Advertisement

The Portland Trail Blazers just gave Marcus Camby to the Houston Rockets

Chuffed with their ability to possibly pants the Nets out of a lottery pick, the GM-less Portland Trail Blazers have decided to pay it forward as they submit to a rebuilding process, and now they're just doing teams favors. Which is why they've decided to essentially hand the Houston Rockets C/F Marcus Camby on Thursday, in return for 2009 draft washouts Jonny Flynn and Hasheem Thabeet and a conditional second-round pick in the 2012 draft.

Camby has slowed a bit in his 16th NBA season, but this is in relative terms as the 6-11 big man can still pull in gobs of rebounds (23 percent of all available caroms have ended up in Camby's hands this season, a number that rivals Dwight Howard's rebound rate), something that will fit quite well on the Houston frontline while Samuel Dalembert bites on every pump fake and/or eyebrow roll. The Rockets are currently tied with the Dallas Mavericks for the eighth seed in the Western Conference, and the ability to make life hellish for either the Oklahoma City Thunder or San Antonio Spurs in the first round. No, Rox GM Daryl Morey didn't get his superstar at the trade deadline (he has long coveted Lakers big man Pau Gasol), but this is a pretty solid haul; especially considering Camby's expiring contract.

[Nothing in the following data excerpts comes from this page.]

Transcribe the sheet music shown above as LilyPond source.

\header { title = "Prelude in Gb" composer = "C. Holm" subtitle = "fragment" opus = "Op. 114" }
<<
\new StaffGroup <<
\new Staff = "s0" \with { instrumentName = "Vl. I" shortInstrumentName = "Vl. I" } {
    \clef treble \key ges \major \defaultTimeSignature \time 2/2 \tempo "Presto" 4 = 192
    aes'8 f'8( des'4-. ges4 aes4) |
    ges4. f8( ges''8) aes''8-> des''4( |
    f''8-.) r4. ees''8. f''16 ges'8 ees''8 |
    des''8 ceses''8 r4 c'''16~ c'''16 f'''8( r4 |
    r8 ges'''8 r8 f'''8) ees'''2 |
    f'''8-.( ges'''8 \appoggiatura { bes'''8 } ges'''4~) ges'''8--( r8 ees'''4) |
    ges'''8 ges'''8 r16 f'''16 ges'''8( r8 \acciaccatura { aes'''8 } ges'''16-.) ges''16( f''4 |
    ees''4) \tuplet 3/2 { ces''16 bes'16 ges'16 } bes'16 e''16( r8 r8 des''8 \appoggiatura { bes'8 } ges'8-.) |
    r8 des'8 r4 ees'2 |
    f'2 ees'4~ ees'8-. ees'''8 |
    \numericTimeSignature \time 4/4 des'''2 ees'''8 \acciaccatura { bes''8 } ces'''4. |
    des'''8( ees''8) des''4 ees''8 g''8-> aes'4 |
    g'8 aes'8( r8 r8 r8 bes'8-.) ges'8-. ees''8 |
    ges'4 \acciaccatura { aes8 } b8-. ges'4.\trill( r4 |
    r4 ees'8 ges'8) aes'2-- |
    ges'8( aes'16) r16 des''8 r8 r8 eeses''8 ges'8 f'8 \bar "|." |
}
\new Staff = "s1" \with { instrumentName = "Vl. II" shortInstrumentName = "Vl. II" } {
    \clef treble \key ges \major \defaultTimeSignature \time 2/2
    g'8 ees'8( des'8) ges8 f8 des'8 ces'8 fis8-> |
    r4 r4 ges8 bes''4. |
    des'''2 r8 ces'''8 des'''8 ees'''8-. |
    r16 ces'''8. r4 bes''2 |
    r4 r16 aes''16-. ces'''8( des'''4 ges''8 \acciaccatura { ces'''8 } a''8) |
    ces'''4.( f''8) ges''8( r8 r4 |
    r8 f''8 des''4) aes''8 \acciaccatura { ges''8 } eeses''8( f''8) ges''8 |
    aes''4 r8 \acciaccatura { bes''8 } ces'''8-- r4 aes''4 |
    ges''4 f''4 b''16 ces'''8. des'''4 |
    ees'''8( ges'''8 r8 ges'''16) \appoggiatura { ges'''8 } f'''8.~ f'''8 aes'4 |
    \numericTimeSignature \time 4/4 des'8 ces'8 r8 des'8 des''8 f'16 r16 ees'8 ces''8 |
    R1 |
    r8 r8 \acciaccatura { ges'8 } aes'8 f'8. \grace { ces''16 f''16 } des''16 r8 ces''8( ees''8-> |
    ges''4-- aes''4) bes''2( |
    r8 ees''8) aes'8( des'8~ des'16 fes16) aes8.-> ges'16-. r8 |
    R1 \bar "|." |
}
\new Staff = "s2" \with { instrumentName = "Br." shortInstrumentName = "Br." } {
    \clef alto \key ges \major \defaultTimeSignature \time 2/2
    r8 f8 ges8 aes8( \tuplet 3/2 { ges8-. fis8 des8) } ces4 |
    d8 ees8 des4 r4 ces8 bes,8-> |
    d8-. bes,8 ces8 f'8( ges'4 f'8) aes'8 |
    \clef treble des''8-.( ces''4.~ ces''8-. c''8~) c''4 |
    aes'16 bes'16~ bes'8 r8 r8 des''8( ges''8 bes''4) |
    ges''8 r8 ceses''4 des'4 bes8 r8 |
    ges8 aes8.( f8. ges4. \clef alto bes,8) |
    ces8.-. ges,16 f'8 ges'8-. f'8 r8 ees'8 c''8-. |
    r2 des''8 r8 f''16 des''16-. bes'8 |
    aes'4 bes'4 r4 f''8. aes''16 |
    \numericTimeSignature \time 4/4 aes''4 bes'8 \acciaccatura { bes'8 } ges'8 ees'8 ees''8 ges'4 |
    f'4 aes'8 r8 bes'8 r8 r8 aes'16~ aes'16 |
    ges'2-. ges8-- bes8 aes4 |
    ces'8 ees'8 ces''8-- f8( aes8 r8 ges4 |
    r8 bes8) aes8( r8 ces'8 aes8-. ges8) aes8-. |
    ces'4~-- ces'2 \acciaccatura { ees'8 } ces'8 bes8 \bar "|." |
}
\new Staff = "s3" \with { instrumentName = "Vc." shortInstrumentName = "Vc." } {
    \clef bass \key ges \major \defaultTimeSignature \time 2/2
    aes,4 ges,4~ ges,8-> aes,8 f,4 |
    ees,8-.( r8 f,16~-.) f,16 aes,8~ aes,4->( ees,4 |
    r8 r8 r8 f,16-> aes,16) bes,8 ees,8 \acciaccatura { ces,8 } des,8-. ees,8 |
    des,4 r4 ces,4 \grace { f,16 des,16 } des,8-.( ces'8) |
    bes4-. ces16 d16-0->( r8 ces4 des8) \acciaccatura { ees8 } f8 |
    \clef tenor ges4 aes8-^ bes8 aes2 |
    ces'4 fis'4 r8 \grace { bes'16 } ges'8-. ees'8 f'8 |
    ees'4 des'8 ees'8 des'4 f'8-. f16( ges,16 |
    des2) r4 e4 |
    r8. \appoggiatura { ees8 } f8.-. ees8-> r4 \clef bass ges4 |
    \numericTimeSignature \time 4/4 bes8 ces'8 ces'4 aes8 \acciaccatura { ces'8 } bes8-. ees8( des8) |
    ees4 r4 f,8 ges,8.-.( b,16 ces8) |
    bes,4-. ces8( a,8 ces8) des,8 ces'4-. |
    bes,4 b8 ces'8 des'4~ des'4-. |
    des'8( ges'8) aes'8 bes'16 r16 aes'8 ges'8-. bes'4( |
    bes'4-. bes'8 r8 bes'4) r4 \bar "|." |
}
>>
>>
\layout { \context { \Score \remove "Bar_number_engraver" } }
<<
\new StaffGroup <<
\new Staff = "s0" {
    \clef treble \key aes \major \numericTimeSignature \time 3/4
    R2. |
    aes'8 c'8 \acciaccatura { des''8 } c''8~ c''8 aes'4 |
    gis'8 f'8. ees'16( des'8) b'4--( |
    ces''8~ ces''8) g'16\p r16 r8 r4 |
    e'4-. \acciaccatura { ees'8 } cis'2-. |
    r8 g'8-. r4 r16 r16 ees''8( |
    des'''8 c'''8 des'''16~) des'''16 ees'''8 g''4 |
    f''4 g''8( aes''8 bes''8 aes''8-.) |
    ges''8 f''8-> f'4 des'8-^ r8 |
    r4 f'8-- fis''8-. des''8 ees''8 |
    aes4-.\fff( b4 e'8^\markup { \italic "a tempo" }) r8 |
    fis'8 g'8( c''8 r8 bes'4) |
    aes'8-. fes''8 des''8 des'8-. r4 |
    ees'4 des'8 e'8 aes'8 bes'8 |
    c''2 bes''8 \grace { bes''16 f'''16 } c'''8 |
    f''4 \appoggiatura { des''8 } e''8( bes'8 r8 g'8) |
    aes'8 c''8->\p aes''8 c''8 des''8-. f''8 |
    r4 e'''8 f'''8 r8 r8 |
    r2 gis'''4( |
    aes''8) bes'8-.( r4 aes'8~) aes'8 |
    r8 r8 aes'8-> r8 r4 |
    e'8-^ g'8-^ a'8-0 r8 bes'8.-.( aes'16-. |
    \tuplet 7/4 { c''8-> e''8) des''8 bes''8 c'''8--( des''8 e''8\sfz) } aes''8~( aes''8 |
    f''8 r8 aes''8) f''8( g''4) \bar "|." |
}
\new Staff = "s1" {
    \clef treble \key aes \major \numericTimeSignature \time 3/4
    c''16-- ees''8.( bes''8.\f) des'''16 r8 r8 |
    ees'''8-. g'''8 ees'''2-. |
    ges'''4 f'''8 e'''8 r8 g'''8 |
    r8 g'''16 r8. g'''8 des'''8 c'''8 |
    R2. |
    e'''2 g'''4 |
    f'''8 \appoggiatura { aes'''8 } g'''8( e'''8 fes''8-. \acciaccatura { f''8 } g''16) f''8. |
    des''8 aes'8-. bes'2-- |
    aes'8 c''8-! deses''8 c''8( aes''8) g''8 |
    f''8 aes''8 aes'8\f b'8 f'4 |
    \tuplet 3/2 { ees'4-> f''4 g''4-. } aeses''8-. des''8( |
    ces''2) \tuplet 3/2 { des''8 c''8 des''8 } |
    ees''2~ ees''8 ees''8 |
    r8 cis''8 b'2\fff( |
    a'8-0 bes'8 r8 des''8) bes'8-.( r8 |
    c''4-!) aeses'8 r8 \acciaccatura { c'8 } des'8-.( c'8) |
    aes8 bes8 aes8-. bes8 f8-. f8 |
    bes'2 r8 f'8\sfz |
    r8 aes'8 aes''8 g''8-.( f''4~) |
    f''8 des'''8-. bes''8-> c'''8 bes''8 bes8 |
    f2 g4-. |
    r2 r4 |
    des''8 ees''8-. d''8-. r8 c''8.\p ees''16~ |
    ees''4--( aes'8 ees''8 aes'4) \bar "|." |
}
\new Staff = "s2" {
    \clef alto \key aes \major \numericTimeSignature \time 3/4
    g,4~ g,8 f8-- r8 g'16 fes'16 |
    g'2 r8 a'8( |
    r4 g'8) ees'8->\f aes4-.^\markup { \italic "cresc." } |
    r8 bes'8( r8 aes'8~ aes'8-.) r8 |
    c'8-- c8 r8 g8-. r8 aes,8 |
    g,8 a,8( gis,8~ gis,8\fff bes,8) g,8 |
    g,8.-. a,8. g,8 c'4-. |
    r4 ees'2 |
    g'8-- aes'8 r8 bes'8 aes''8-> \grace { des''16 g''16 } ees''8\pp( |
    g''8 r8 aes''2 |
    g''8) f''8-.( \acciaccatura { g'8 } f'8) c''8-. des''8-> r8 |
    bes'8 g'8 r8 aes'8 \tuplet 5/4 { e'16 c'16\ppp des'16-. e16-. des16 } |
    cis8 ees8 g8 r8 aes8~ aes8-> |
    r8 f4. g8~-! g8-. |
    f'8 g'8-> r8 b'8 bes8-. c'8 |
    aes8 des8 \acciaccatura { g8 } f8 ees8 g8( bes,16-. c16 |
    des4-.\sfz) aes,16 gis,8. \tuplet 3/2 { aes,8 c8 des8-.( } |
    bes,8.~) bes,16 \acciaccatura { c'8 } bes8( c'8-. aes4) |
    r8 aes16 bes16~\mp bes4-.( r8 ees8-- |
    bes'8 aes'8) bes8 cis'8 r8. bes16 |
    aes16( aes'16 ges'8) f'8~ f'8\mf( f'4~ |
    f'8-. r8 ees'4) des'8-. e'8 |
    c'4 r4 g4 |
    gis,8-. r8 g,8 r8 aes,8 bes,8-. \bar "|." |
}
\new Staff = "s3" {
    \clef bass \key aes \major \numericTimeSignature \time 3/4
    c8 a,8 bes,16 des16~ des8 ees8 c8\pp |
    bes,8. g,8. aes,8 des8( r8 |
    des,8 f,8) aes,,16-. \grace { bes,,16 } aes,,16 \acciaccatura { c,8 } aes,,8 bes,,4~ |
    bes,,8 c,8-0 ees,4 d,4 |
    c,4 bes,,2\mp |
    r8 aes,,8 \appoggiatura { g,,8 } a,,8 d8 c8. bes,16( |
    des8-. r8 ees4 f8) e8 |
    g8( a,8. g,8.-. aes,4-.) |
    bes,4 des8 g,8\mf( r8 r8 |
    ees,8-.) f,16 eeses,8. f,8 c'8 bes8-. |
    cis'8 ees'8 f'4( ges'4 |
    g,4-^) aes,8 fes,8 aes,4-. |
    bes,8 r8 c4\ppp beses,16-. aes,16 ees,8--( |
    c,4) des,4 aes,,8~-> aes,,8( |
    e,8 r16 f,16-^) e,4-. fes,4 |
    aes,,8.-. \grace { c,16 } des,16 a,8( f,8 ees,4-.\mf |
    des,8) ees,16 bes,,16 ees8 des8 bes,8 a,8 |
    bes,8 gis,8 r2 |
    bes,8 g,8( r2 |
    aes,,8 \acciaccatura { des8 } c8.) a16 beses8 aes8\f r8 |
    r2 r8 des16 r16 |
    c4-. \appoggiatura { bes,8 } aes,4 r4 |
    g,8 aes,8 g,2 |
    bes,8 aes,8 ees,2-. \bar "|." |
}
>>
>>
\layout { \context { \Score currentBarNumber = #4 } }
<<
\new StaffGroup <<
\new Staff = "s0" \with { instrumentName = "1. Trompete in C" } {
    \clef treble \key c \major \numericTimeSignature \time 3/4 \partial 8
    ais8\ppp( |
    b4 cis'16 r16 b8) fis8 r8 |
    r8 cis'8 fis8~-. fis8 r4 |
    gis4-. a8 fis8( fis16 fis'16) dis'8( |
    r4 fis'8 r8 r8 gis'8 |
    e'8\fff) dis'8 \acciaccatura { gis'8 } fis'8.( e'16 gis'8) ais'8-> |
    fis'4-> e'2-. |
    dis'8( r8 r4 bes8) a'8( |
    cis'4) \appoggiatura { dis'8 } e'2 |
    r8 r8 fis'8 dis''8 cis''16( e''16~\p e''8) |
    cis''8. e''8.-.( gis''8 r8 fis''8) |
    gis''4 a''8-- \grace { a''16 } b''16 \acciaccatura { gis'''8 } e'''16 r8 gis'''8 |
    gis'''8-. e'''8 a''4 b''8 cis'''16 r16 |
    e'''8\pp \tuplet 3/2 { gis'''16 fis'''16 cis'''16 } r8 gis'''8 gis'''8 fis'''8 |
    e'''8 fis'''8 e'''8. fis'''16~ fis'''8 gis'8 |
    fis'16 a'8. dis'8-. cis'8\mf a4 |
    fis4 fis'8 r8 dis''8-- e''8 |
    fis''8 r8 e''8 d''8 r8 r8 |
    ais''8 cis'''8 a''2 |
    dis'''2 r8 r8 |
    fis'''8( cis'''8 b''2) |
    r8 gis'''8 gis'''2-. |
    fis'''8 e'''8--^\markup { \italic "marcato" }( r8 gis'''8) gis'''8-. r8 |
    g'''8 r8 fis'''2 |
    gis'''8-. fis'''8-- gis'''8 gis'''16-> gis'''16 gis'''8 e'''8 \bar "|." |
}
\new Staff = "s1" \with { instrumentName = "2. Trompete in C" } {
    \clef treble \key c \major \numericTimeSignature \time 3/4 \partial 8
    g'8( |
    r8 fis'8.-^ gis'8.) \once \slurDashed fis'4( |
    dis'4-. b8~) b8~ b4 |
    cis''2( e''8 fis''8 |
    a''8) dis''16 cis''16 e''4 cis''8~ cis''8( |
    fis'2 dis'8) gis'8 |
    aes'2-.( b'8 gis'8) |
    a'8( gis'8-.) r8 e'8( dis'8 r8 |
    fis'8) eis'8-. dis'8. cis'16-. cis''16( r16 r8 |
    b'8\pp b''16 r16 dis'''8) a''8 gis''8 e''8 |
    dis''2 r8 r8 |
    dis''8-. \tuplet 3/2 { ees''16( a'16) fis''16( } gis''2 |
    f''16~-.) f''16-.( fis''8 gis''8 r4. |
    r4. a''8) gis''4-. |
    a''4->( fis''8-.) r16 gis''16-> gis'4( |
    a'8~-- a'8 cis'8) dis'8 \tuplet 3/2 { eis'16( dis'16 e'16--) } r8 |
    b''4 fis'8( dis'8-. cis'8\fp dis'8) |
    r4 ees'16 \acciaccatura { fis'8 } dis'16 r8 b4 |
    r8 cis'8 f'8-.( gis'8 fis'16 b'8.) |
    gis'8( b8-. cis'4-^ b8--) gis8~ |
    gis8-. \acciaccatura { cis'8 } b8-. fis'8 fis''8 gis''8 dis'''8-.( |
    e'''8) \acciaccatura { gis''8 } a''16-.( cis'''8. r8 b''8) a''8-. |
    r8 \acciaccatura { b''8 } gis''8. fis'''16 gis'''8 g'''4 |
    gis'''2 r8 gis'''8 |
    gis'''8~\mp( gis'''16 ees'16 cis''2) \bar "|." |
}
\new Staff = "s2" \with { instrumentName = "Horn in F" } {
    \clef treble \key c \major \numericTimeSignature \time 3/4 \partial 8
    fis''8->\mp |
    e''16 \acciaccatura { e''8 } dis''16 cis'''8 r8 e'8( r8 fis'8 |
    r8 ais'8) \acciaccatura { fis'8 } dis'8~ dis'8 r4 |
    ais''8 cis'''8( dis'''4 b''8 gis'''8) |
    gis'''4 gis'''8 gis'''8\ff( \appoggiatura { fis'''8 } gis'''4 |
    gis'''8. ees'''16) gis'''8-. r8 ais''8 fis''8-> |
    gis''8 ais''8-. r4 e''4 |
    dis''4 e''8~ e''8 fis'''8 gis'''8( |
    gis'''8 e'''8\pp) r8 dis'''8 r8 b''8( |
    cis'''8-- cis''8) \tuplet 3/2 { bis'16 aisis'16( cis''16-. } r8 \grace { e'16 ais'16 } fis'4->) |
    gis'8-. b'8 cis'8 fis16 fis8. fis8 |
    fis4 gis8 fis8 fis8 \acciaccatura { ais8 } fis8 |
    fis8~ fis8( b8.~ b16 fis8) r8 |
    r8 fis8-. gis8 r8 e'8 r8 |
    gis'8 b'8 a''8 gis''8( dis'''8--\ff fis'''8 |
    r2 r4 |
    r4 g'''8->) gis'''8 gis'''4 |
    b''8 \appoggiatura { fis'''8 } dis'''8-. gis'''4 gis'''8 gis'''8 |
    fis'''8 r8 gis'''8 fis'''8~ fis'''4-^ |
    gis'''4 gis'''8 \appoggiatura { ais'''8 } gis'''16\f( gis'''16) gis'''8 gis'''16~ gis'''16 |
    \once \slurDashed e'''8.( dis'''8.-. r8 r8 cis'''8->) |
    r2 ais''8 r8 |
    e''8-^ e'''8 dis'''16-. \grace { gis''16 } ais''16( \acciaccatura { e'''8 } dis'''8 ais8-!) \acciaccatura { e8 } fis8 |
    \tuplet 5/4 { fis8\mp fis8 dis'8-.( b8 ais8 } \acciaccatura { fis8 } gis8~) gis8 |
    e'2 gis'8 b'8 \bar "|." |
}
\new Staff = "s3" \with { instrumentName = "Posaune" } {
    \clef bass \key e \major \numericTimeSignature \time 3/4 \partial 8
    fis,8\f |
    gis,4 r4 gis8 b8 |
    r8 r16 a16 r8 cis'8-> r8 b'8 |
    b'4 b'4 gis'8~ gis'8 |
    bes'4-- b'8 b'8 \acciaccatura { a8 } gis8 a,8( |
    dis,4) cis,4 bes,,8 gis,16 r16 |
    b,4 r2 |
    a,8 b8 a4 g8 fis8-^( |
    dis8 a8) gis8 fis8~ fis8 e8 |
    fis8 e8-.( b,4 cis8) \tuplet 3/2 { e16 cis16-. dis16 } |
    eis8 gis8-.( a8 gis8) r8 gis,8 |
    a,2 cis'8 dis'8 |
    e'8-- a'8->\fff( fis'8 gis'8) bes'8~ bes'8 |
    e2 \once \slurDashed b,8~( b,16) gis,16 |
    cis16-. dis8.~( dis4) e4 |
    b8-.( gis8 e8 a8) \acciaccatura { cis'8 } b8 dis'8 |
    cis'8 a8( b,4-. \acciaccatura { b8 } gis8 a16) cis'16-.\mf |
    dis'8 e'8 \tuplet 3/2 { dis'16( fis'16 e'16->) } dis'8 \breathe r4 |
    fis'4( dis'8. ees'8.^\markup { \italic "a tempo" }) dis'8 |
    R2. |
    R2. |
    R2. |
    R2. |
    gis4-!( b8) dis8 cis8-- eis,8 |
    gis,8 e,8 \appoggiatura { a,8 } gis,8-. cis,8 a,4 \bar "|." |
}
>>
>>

For the Blazers? We have no clue why they made this deal, outside of benevolence. Camby deserves to play with a playoff team as his career winds down, and the Blazers (with embarrassing losses to Indiana and New York dotting the days up to the trade deadline) were clearly out of the playoff hunt due to the injury woes of Greg Oden and Brandon Roy, and the flan-based falloff of point guard Raymond Felton. Not to be cruel, but Hasheem Thabeet does not have a future in the NBA following the expiration of his contract this July, and Flynn isn't far off.

The former Syracuse product showed flashes during his rookie year in Minnesota, but a debilitating hip injury has limited Flynn in the years since, and he's shot just 35 percent in his last two seasons. Thabeet, though just 25 years of age, appears to have little interest in the game of basketball, and is regarded as one of the NBA's biggest draft missteps of all time in the wake of Memphis drafting him second overall in 2009.

The Blazers will receive the rights to a conditional second-round pick from Houston, but these rarely materialize. There isn't a prospect here, no cap relief for next year, no player to take a flyer on (even Flynn). Not a bad trade for Portland by any stretch, but that doesn't mean it wasn't an absolute gift sent Houston's way.